Visages de participants à la manifestation de Lafayette Park à Washington contre l'interdiction d'entrée des musulmans, 29 janvier 2017. Photos: Ivan Sigal
[NdT : “l'oeil de la foule” du titre renvoie à ce dessin de l'artiste Anna Nielsen] Dimanche dernier dans la matinée, les habitants de Washington D.C. sont sortis de leurs maisons et appartements. A pied, à bicyclette et en bus, ils ont convergé vers Lafayette Square, face à la Maison Blanche, en une manifestation spontanée, en même temps que d'autres à travers les Etats-Unis, contre le décret de Trump excluant de l'entrée aux États-Unis les immigrants, détenteurs de visas et réfugiés de sept pays.
Peut-être 5.000 personnes, apparemment novices des rassemblements protestataires. Dans un espace compact entre les barrières restant de l'investiture présidentielle du week-end précédent, la manifestation a commencé dans le même esprit d'improvisation que celui de son organisation : par une page Facebook, suivie d'ondes concentriques à travers les médias sociaux avant de s'incarner dans le monde de chair et de sang.
En l'absence de podium ou de leader évident, les gens dans l'assistance se questionnaient mutuellement du regard. Ils étaient moins une mobilisation en marche qu'un rassemblement d'individus décidant, sur place, de leur conduite. C'étaient là des gens sortis de leurs coquilles de médias sociaux, des collectifs définis par le travail ou l'école, et entrés dans un espace pleinement civique. Il y a eu des rumeurs de présence de responsables politiques, restés invisibles ou inaudibles de tous les angles que j'ai pu observer. Au lieu de cela, les gens négociaient avec leurs voisins, pour de la place, pour une directive. Est-ce parce que cette foule n'était pas unie par un quelconque principe d'organisation autre que la nécessité de manifester une résistance ? Ces négociations avaient lieu pour la plupart en silence, par des regards, des signes de tête et des gestes occasionnels.
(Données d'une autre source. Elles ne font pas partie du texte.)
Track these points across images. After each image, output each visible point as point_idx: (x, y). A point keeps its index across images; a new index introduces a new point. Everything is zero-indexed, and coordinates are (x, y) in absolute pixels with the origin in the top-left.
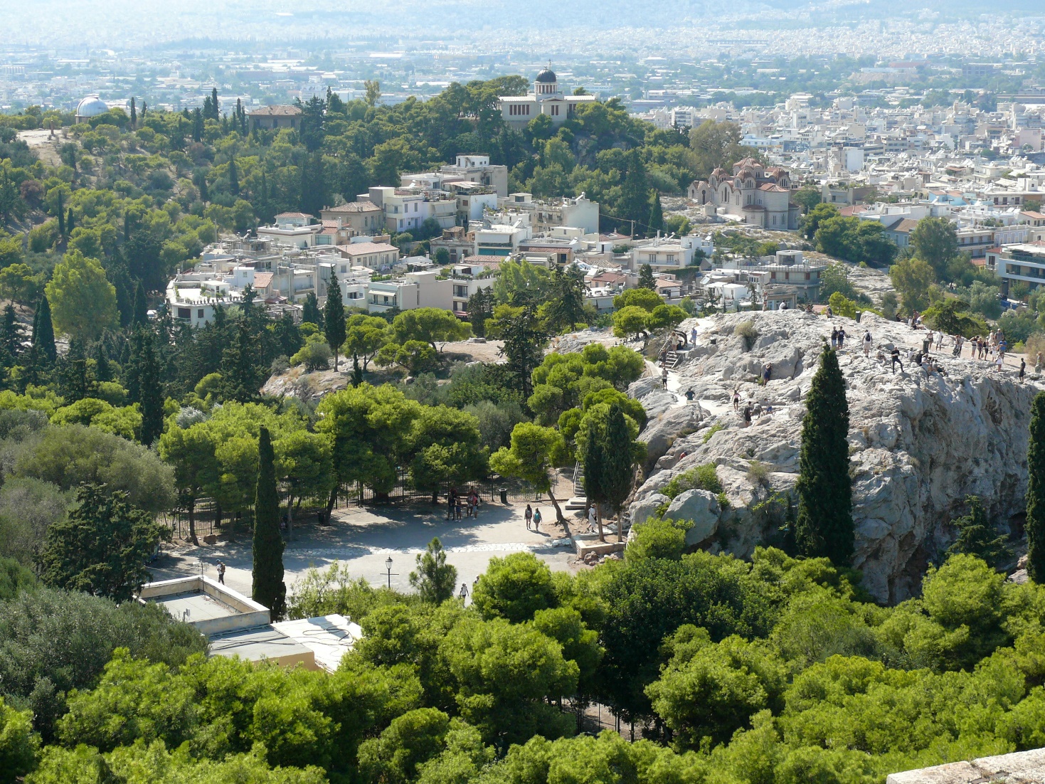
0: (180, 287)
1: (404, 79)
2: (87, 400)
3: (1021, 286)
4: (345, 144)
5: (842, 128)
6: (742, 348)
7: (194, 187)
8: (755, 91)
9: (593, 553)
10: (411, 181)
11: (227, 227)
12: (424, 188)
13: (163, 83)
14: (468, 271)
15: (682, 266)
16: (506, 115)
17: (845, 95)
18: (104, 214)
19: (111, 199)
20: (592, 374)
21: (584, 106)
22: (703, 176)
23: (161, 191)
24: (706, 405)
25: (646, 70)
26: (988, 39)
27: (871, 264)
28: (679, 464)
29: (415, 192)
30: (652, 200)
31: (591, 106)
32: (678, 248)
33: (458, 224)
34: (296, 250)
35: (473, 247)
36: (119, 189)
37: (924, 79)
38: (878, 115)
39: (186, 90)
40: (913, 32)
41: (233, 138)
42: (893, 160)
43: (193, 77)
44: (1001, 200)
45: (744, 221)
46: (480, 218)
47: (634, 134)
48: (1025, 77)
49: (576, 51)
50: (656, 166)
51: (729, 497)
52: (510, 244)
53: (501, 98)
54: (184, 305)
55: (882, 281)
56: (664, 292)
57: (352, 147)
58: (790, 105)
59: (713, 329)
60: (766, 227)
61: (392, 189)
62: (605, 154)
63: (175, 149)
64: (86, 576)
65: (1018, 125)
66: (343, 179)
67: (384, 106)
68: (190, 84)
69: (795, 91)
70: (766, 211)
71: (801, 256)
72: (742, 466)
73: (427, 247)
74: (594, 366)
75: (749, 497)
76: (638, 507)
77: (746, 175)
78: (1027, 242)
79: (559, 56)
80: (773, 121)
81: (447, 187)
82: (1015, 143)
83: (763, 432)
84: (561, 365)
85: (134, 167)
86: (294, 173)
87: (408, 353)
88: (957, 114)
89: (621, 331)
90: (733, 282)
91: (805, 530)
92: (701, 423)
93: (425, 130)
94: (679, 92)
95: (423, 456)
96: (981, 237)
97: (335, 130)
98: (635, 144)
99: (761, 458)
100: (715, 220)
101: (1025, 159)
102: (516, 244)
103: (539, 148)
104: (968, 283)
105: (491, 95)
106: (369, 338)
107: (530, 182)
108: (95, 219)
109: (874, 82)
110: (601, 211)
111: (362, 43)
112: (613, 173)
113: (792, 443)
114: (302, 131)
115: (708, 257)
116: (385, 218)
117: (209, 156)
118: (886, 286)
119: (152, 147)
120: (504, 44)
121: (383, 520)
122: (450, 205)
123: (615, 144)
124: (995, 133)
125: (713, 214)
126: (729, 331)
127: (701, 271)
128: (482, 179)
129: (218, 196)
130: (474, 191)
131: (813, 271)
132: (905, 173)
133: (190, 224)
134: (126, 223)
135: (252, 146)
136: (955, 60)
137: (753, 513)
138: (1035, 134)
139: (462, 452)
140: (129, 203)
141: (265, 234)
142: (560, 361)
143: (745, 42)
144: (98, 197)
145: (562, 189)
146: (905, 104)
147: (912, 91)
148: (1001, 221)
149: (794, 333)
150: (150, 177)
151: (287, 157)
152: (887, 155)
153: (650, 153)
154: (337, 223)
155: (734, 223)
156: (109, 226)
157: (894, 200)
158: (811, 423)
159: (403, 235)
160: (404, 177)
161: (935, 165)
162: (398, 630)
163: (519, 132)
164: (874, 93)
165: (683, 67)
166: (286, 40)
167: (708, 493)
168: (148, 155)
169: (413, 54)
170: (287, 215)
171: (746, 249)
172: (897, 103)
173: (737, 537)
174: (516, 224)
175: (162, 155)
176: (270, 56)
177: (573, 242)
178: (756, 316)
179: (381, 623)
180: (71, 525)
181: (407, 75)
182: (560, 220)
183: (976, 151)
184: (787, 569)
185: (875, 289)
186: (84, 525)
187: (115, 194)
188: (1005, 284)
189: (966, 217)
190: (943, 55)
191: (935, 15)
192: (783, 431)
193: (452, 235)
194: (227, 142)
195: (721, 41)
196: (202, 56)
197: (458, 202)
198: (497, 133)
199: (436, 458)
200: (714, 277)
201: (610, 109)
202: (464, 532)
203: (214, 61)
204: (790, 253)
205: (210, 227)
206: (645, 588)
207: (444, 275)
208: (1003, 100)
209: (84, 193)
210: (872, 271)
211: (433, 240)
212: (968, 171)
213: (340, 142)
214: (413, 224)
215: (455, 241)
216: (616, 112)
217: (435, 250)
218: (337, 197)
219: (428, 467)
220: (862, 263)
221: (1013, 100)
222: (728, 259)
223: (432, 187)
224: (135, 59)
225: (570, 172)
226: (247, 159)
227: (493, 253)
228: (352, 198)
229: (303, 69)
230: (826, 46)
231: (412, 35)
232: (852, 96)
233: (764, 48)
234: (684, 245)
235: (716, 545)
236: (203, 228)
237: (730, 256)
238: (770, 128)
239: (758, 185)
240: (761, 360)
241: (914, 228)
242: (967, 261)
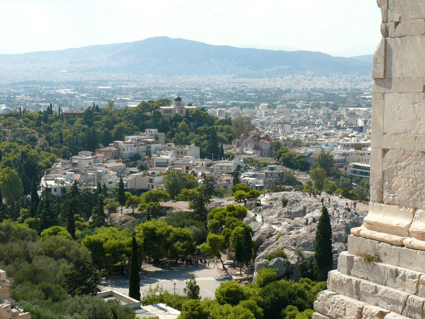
0: (46, 180)
1: (112, 97)
2: (55, 227)
3: (356, 178)
4: (102, 124)
5: (282, 117)
6: (282, 206)
7: (46, 141)
8: (247, 102)
9: (239, 280)
10: (129, 139)
11: (59, 156)
12: (134, 141)
13: (18, 98)
14: (153, 173)
15: (232, 171)
16: (163, 113)
17: (281, 104)
18: (13, 152)
19: (16, 146)
20: (230, 215)
21: (192, 110)
22: (237, 136)
23: (33, 143)
24: (274, 227)
25: (205, 94)
26: (333, 83)
27: (302, 170)
28: (268, 248)
29: (131, 143)
30: (220, 146)
31: (195, 110)
32: (231, 164)
33: (147, 155)
34: (87, 165)
35: (153, 164)
36: (18, 142)
37: (310, 98)
38: (295, 112)
39: (28, 101)
40: (304, 80)
41: (60, 122)
42: (303, 129)
43: (30, 96)
44: (346, 145)
45: (253, 154)
46: (155, 153)
47: (211, 120)
48: (347, 97)
49: (178, 86)
50: (220, 133)
51: (289, 260)
52: (168, 163)
53: (161, 107)
54: (49, 187)
55: (306, 176)
56: (227, 181)
57: (105, 126)
58: (261, 108)
59: (270, 199)
60: (262, 156)
61: (122, 142)
62: (200, 129)
63: (38, 127)
64: (78, 291)
65: (347, 116)
66: (102, 138)
67: (116, 110)
68: (29, 98)
69: (262, 102)
70: (262, 150)
71: (277, 167)
72: (293, 249)
73: (136, 164)
74: (231, 213)
75: (296, 260)
76: (258, 264)
77: (254, 136)
78: (358, 162)
79: (171, 88)
80: (255, 114)
81: (143, 141)
82: (346, 123)
83: (298, 237)
84: (218, 212)
85: (22, 133)
86: (84, 136)
87: (151, 207)
88: (324, 111)
89: (237, 199)
90: (252, 177)
91: (318, 272)
92: (274, 233)
93: (132, 119)
94: (218, 102)
95: (174, 246)
96: (341, 160)
97: (98, 119)
98: (211, 125)
99: (299, 246)
100: (243, 153)
101: (352, 129)
102: (170, 163)
103: (176, 126)
104: (338, 177)
105: (157, 106)
106: (135, 201)
107: (173, 139)
108: (10, 154)
109: (292, 99)
110: (200, 150)
111: (95, 83)
112: (205, 136)
113: (310, 241)
114: (85, 119)
115: (242, 168)
116: (119, 153)
117: (50, 129)
118: (308, 178)
119: (29, 126)
120: (150, 83)
121: (159, 269)
122: (144, 148)
123: (204, 125)
124: (339, 119)
125: (242, 151)
126: (276, 199)
127: (240, 173)
128: (155, 138)
129: (55, 145)
130: (153, 143)
131: (281, 173)
132: (309, 135)
133: (46, 155)
134: (22, 155)
135: (67, 125)
136: (321, 91)
137: (298, 266)
138: (354, 119)
139: (187, 244)
140: (22, 147)
141: (75, 159)
142: (217, 211)
143: (242, 83)
144: (10, 145)
145: (185, 142)
146: (304, 107)
147: (306, 102)
148: (348, 154)
149: (300, 200)
150: (29, 137)
151: (80, 130)
152: (300, 128)
153: (217, 128)
154: (102, 155)
155: (250, 154)
156: (15, 156)
157: (308, 146)
158: (319, 234)
159: (126, 159)
160: (126, 137)
161: (319, 131)
162: (197, 308)
163: (168, 120)
164: (292, 103)
165: (219, 93)
166: (65, 81)
167: (283, 259)
168: (27, 129)
169: (115, 87)
170: (83, 152)
171: (256, 165)
172: (300, 107)
173: (293, 274)
174: (169, 155)
175: (33, 129)
176: (59, 88)
177: (191, 162)
178: (285, 194)
179: (191, 306)
180: (72, 273)
181: (113, 95)
182: (186, 154)
183: (332, 126)
184: (313, 285)
185: (304, 180)
186: (76, 272)
187: (16, 144)
188: (351, 177)
189: (335, 152)
190: (316, 89)
191: (312, 73)
192: (306, 236)
193: (145, 159)
194: (57, 123)
195: (233, 83)
196: (33, 87)
197: (147, 147)
198: (160, 120)
199: (178, 247)
200: (245, 175)
201: (202, 111)
202: (190, 273)
203: (38, 89)
204: (272, 166)
205: (53, 157)
206: (274, 292)
207: (145, 175)
208: (340, 106)
209: (5, 144)
210: (302, 172)
211: (138, 161)
212: (333, 134)
213: (100, 124)
214: (130, 155)
215: (146, 162)
216: (204, 113)
217: (139, 165)
218: (101, 145)
219: (176, 250)
220: (298, 170)
221: (344, 106)
222: (249, 168)
223: (137, 141)
224: (7, 89)
225: (188, 135)
226: (65, 130)
227: (161, 166)
228: (106, 145)
229: (73, 92)
230: (272, 85)
231: (114, 80)
232: (284, 104)
233: (249, 85)
234: (233, 163)
235: (286, 277)
236: (51, 157)
237: (250, 167)
238: (254, 117)
239: (259, 140)
240: (291, 210)
241: (317, 156)
242: (337, 169)
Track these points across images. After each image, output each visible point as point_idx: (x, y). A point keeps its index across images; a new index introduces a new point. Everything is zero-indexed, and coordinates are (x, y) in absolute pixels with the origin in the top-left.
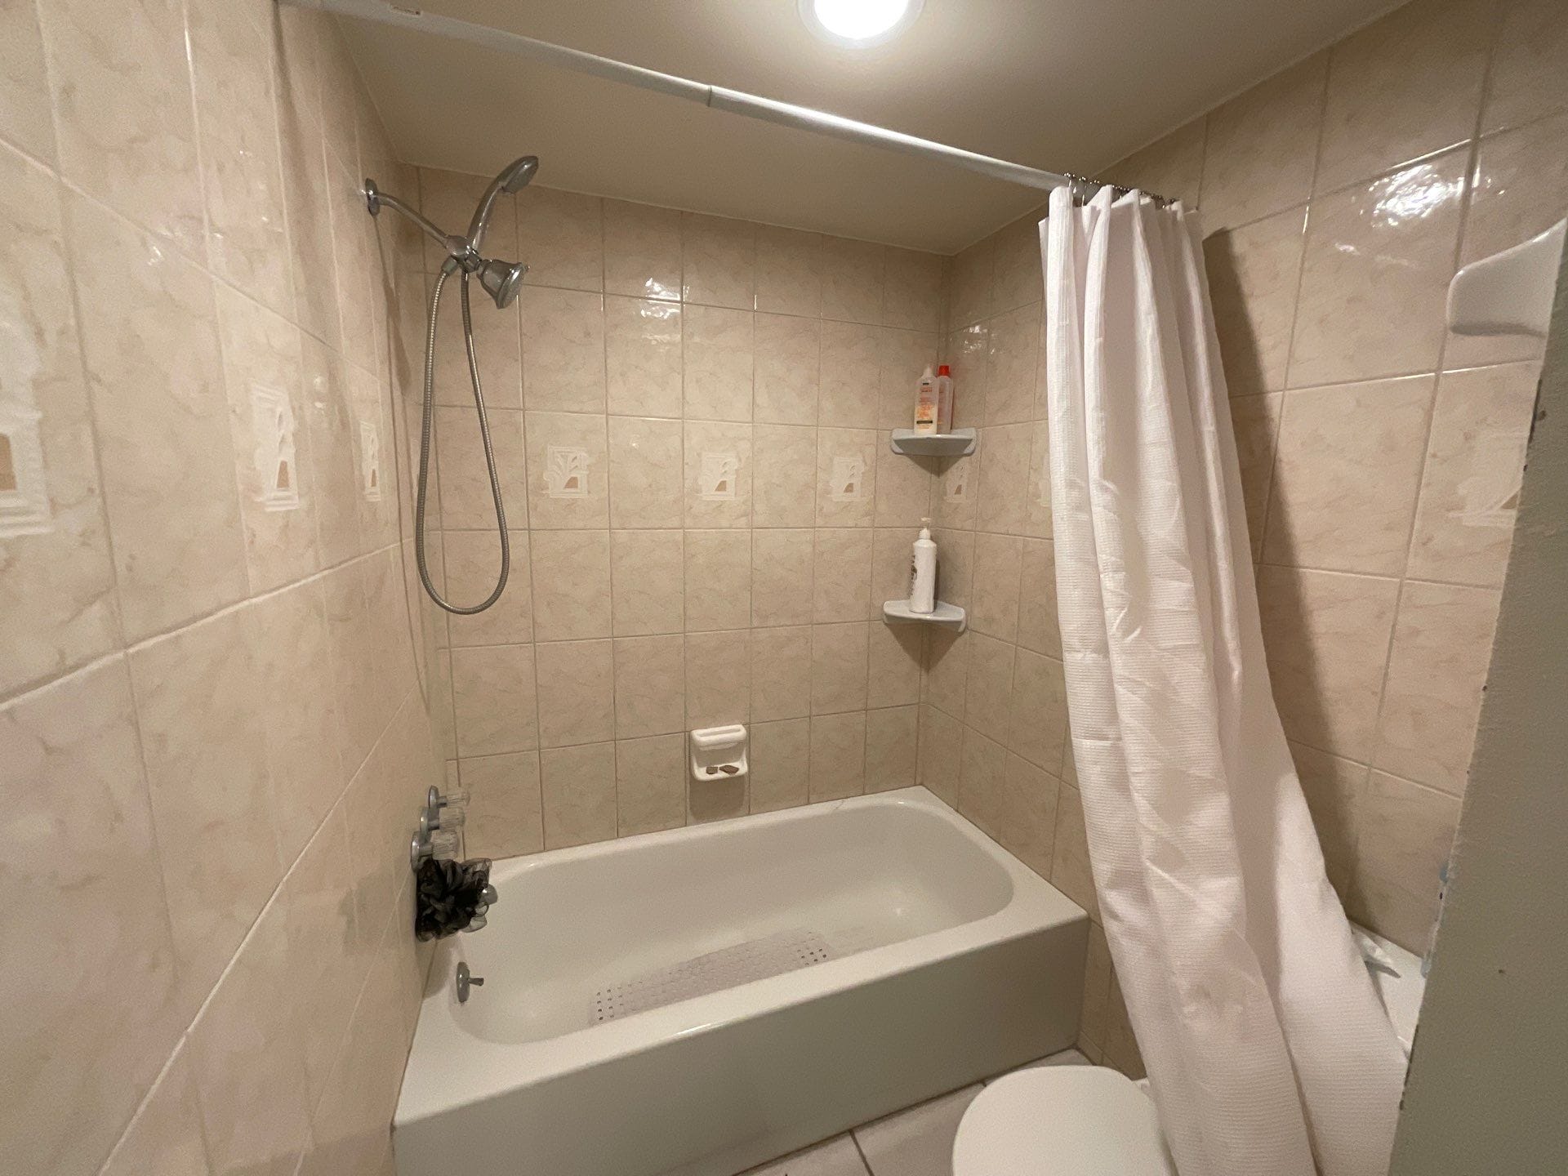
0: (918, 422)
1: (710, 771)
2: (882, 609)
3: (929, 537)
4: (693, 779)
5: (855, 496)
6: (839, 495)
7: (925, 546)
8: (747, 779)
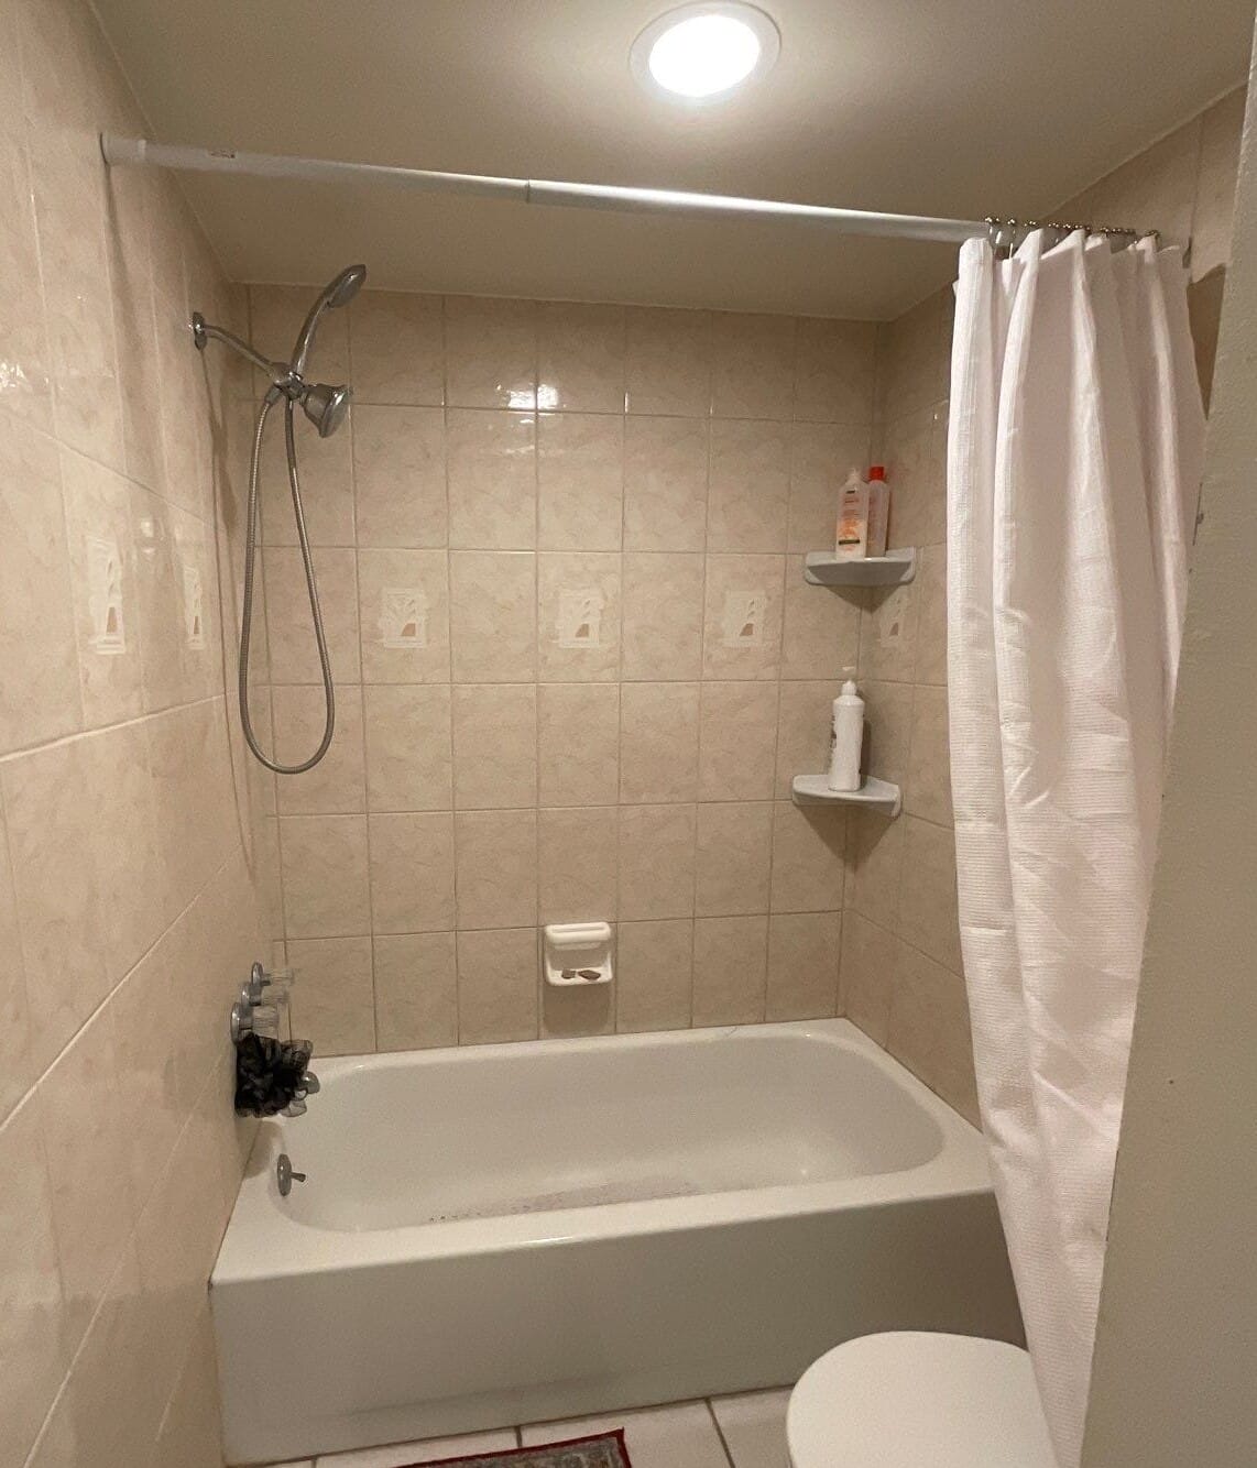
0: (841, 543)
1: (566, 976)
2: (791, 786)
3: (854, 692)
4: (547, 983)
5: (755, 641)
6: (733, 639)
7: (849, 704)
8: (613, 986)
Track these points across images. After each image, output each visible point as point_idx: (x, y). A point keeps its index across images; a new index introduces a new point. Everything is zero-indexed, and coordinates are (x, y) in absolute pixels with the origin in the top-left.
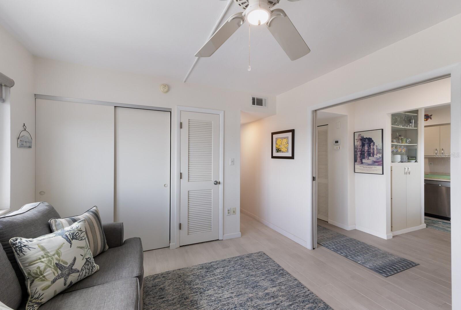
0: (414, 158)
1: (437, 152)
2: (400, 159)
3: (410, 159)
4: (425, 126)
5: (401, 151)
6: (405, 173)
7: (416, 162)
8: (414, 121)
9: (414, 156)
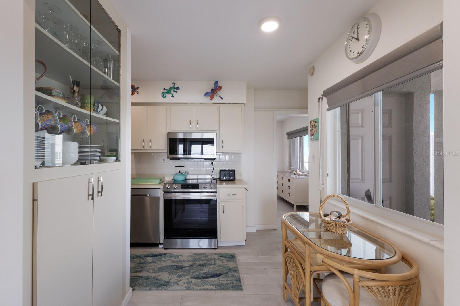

Visages de participants à la manifestation de Lafayette Park à Washington contre l'interdiction d'entrée des musulmans, 28 janvier 2017. Photos: Ivan Sigal
Peut-être étaient-ils en colère, ou déterminés ; mais les slogans et les cris “Honte”, “Non à l'exclusion, non au mur” et “Non à la haine, non à la peur, les réfugiés sont les bienvenus ici” s'élevèrent dans des poches contestataires à l'intérieur de l'assistance, sans jamais atteindre un volume ou une intensité qui aurait pu passer pour agressive. Comme la foule était poussée par l'arrière, d'aucuns prirent l'initiative d'annoncer une marche le long de Pennsylvania Avenue, vers l'Hôtel International Trump, puis vers le Capitole. L'embouteillage se relâcha, et nous nous mîmes en mouvement.